Admittedly, embracing the advancement of LLMs could introduce possibilities for more efficient pharmacovigilance, and extra precaution should be taken when it comes to real-world applications. Although ChatGPT can leverage information from social media and FAERS, regulations prohibiting the uploading of protected health information on platforms such as ChatGPT can constrain its utilization in the drug safety industry. Furthermore, at the time this article was written, the source code for ChatGPT had not been released, which hinders domain-specific pretraining or fine tuning. Although the pretraining corpus should be large enough to cover publicly accessible pharmacovigilance information, it did not systematically incorporate domain knowledge from protected databases, which are significant contributors to drug safety knowledge bases. Its performance on less commonly used drugs is less adequate due to insufficient training data. However, while ChatGPT lacks the ability to continuously update with new information or fine tuning, other alternatives such as GPT-4 offer such customization, expanding the scope of utilizing LLMs in pharmacovigilance.

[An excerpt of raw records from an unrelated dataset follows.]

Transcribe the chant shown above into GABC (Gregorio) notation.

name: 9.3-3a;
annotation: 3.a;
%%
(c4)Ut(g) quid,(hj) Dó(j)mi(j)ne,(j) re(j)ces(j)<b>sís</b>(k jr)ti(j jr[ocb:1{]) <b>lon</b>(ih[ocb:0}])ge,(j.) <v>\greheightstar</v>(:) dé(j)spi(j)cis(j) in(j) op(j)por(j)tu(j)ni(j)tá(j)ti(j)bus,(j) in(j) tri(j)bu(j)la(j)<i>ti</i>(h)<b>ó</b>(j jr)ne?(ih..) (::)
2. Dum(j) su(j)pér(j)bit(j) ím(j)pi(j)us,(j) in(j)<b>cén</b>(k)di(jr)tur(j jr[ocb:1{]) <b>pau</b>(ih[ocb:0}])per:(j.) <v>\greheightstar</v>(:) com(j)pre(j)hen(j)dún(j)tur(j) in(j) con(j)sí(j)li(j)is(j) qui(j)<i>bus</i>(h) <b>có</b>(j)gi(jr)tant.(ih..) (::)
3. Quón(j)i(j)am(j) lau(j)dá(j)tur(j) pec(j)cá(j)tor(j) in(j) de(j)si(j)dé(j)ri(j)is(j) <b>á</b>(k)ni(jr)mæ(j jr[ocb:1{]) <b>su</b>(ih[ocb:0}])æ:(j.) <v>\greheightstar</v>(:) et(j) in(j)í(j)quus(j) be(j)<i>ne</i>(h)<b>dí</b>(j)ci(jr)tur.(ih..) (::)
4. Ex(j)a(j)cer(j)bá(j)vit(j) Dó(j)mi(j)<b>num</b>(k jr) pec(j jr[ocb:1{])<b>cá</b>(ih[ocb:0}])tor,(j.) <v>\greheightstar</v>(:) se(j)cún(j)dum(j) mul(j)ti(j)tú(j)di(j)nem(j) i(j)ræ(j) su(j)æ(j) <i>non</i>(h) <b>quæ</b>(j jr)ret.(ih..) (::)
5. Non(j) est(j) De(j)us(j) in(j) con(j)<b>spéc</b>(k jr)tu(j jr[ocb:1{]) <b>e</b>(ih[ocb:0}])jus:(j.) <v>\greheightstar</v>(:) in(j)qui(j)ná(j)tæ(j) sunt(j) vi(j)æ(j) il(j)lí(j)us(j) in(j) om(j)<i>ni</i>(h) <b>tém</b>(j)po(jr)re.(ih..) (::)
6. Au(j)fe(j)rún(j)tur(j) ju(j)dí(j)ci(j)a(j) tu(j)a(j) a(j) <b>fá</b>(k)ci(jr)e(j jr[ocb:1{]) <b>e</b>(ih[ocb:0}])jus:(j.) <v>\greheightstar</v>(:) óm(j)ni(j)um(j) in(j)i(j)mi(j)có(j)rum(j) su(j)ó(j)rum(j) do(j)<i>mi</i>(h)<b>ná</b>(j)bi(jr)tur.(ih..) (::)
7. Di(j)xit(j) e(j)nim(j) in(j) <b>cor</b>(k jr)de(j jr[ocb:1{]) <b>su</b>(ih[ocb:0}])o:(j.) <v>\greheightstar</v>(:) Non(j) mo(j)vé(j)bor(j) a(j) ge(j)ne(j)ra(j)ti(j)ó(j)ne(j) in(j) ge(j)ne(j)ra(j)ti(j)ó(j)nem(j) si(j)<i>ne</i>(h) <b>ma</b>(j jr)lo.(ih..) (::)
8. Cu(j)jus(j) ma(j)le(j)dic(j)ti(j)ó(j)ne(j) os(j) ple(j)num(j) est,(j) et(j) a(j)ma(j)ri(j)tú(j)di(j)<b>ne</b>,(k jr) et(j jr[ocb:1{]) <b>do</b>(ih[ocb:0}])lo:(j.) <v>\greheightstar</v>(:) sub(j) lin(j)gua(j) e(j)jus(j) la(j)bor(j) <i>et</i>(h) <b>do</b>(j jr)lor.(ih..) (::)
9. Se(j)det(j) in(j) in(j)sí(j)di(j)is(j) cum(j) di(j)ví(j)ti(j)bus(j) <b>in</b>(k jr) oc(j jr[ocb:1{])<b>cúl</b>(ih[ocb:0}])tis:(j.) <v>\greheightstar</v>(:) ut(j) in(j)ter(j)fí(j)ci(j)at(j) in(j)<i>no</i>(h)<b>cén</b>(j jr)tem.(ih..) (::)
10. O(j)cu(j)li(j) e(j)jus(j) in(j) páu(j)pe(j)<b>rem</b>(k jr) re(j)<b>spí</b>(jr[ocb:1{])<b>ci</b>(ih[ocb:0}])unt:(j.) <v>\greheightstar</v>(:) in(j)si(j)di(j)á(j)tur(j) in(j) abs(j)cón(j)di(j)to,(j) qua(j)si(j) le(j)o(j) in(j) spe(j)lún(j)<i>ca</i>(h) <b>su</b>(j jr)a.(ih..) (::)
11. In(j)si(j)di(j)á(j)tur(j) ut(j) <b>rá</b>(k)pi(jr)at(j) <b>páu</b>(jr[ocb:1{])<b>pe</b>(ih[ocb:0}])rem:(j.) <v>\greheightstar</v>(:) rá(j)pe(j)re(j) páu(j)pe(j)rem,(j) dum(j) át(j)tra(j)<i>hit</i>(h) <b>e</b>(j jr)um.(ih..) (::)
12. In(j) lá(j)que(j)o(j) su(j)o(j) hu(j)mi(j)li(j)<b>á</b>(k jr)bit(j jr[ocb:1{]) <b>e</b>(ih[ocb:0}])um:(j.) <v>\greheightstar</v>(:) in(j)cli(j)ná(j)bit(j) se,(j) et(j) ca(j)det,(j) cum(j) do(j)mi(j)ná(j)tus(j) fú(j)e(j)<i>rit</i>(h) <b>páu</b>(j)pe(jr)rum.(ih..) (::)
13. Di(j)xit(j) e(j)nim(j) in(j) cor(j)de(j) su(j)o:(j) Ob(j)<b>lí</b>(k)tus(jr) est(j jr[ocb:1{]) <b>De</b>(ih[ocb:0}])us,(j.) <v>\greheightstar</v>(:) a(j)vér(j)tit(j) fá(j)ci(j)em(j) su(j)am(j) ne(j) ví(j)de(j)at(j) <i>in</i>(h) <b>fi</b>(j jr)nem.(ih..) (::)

ChatGPT was trained to be generative, reflected by the different answers it returned when the same prompt was given. The tool cannot provide highly reliable scientific evidence or consistently summarize fact-based questions. Despite these limitations, ChatGPT's responses can serve as valuable starting points for downstream validation, which is often more feasible than searching for entirely new evidence. ChatGPT may also identify patterns and unravel novel signals from ADRs reported on various online platforms not easily captured by traditional methods. However, relying solely on ChatGPT’s responses for decision making would compromise the scientific rigor of drug safety research and jeopardize patients' health. ChatGPT’s outputs should always be considered with human expertise and existing knowledge. Therefore, while ChatGPT suffers from accuracy and coverage issues, the authors remain hopeful about its future applications in the field of pharmacovigilance.